她这副羞赧的模样,让秦峥不由地朗声大笑,笑过之后,又想起另一件事来:
“朕不是晋了你的位份吗?怎么钟粹宫里不曾见过新面孔?内侍省没有送人过去不成?”
裴璎摇了摇头:
“内侍省送了人的,是嫔妾没要。”
秦峥问:
“这又是为何?”
“一来,钟粹宫的宫人都是够用的。二来么...”裴璎嗫喏了片刻,才继续道:“嫔妾怕自个儿选不好人。”

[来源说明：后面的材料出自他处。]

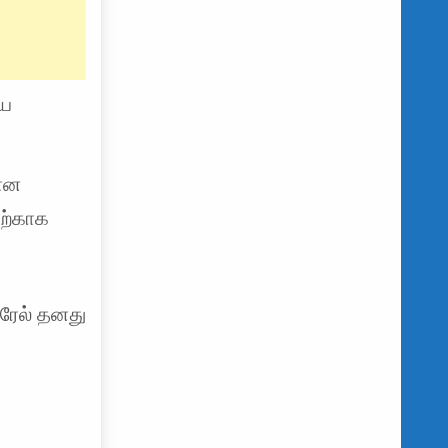
யே
கான
தற்காக
்ரேல் தனது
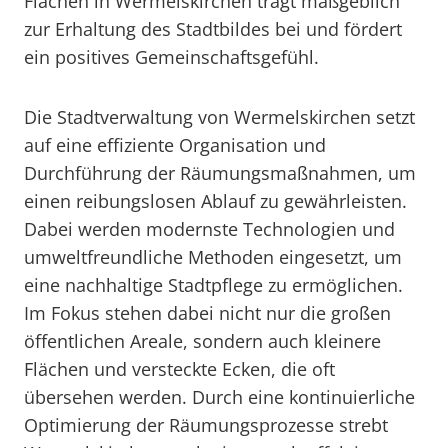
Flächen in Wermelskirchen trägt maßgeblich
zur Erhaltung des Stadtbildes bei und fördert
ein positives Gemeinschaftsgefühl.
Die Stadtverwaltung von Wermelskirchen setzt
auf eine effiziente Organisation und
Durchführung der Räumungsmaßnahmen, um
einen reibungslosen Ablauf zu gewährleisten.
Dabei werden modernste Technologien und
umweltfreundliche Methoden eingesetzt, um
eine nachhaltige Stadtpflege zu ermöglichen.
Im Fokus stehen dabei nicht nur die großen
öffentlichen Areale, sondern auch kleinere
Flächen und versteckte Ecken, die oft
übersehen werden. Durch eine kontinuierliche
Optimierung der Räumungsprozesse strebt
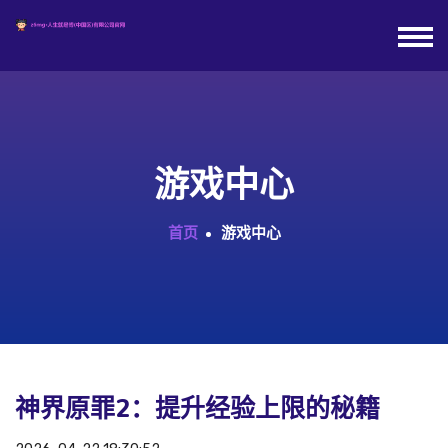
游戏中心
首页
游戏中心
神界原罪2：提升经验上限的秘籍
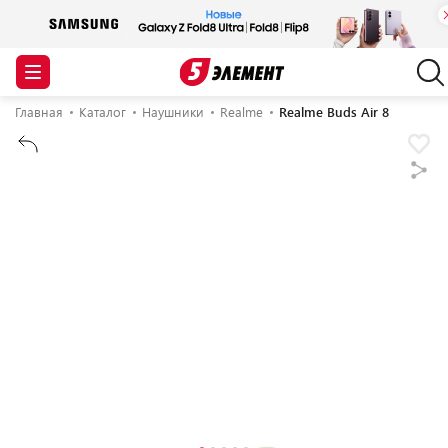
Главная
Каталог
Наушники
Realme
Realme Buds Air 8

她这么一说,秦峥也想起来了,钟粹宫里如今这些宫人都是景惠选出来的,不正是为着这个缘故吗?
略作沉吟后,他开口道:
“《中庸》先不要读了,把《孙子兵法》读上几遍。”
“陛下?”裴璎讶异地看向他:“嫔妾又不是战场上的将军,读《孙子兵法》做什么?”
前世可不曾有过这一出。
“《孙子兵法》又不只是行军打仗才能用得上。”他眉毛微挑,语意闲散:“你既然不懂识人用人之道,朕这个做先生的,少不得就要多费些心思,教一教你。”
裴璎先是一怔,而后双膝跪在床榻上,冲他欠了欠身:
“多谢陛下。”
下一刻,她脸上绽开一个灿烂的笑容,整个人都扑到秦峥身上,语气里溢满了欢欣:
“陛下真好。”
这一晚,裴璎自然是顺理成章歇在了甘泉宫里头。
次日去凤仪宫请过安,回了钟粹宫之后,才有时间把闻瑟叫过来,细细问起濯玉的事。
“小主放心,濯玉的毒已经解了,袁太医说再养上个三五日便可大好。”
“袁太医?”裴璎微微皱眉:“是哪个袁太医?之前好像不曾听说过。”
第58章 是谁帮这一把
“是太医院里一位年轻太医,之前的确不曾来过咱们钟粹宫呢。”
紧接着,闻瑟将自己昨日在太医院的经历一一道出,末了感叹了一句:
“旁的年轻太医,听奴婢说只是给众艺台的一个小舞姬请脉,不能在您面前露脸之后,纷纷面露难色、心生退意。